* **YOUR INSTRUCTIONS**
For each line of the data below that includes the string "Right", count one, and answer with the sum only.
----------------
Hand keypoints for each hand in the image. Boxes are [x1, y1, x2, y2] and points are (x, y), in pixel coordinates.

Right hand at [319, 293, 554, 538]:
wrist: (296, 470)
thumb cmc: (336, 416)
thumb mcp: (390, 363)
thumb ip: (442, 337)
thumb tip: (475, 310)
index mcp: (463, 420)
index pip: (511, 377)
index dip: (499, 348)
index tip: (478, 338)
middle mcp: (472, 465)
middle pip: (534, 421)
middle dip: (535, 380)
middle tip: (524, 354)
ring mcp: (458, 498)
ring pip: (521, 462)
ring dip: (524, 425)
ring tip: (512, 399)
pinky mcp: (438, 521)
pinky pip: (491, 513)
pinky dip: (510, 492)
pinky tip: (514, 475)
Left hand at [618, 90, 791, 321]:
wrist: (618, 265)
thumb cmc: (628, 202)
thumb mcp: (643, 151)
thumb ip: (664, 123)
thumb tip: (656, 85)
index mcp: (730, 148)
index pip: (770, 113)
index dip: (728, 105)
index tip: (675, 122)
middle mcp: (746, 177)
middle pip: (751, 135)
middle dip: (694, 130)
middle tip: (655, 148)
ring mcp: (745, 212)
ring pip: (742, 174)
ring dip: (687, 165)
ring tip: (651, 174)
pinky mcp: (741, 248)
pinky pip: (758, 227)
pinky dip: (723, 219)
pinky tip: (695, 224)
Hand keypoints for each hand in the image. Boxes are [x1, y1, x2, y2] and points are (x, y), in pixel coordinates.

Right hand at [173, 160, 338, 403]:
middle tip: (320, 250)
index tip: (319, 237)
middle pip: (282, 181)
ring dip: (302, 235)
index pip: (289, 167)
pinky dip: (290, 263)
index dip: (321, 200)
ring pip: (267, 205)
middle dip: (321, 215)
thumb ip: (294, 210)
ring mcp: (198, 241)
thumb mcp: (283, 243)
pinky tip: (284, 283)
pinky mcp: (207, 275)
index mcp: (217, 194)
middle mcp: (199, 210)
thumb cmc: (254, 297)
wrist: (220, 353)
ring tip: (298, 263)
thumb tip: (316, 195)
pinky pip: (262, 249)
----------------
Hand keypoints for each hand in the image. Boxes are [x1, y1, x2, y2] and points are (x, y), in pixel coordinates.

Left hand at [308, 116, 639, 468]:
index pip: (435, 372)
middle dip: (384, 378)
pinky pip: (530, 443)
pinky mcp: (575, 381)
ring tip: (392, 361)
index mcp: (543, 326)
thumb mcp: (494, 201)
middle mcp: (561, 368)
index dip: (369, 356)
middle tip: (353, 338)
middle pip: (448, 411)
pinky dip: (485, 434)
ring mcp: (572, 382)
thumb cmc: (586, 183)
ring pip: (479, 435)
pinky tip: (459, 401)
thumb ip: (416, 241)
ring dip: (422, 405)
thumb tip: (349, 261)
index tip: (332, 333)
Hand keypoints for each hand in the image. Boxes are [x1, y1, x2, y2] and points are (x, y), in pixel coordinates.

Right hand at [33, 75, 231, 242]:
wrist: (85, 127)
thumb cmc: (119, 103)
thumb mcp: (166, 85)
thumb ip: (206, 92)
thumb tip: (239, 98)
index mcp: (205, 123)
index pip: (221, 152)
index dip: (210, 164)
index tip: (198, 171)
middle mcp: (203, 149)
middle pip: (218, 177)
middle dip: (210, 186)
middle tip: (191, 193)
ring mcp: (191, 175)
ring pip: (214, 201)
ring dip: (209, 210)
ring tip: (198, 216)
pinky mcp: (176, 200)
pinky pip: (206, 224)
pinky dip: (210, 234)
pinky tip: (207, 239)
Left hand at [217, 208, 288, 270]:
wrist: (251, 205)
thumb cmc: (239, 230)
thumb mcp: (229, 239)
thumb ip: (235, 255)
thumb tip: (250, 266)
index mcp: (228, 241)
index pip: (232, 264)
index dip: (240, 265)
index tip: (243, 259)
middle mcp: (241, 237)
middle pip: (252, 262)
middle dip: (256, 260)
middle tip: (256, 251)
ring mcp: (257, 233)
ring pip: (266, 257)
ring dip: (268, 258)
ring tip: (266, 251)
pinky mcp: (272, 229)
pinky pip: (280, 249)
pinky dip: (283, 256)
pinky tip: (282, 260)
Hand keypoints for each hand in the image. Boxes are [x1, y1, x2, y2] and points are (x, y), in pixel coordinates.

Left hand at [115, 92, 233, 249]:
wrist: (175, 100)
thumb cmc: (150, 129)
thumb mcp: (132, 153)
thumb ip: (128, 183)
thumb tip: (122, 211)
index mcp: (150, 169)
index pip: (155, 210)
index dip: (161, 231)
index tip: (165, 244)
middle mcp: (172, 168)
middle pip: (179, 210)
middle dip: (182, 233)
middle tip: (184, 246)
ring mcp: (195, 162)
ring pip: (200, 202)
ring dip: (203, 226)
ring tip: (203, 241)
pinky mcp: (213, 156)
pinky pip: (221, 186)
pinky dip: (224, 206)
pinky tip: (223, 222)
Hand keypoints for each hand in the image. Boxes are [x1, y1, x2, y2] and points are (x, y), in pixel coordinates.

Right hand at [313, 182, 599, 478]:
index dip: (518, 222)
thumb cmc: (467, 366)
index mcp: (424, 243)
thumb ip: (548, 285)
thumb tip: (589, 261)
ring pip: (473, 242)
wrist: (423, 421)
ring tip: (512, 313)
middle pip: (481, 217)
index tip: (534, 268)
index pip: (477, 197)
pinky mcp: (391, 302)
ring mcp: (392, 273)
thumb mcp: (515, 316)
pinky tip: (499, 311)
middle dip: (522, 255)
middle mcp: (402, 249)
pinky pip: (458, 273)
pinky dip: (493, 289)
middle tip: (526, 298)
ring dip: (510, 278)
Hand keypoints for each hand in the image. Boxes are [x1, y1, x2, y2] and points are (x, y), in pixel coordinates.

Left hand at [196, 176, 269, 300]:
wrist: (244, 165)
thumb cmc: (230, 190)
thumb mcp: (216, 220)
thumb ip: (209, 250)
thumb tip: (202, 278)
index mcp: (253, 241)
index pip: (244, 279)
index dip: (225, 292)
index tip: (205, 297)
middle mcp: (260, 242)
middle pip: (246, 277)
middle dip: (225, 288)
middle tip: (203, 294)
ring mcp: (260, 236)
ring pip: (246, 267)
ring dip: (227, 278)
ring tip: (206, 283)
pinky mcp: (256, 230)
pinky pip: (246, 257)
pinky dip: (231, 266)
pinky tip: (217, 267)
----------------
* **ANSWER FOR THE TASK**
4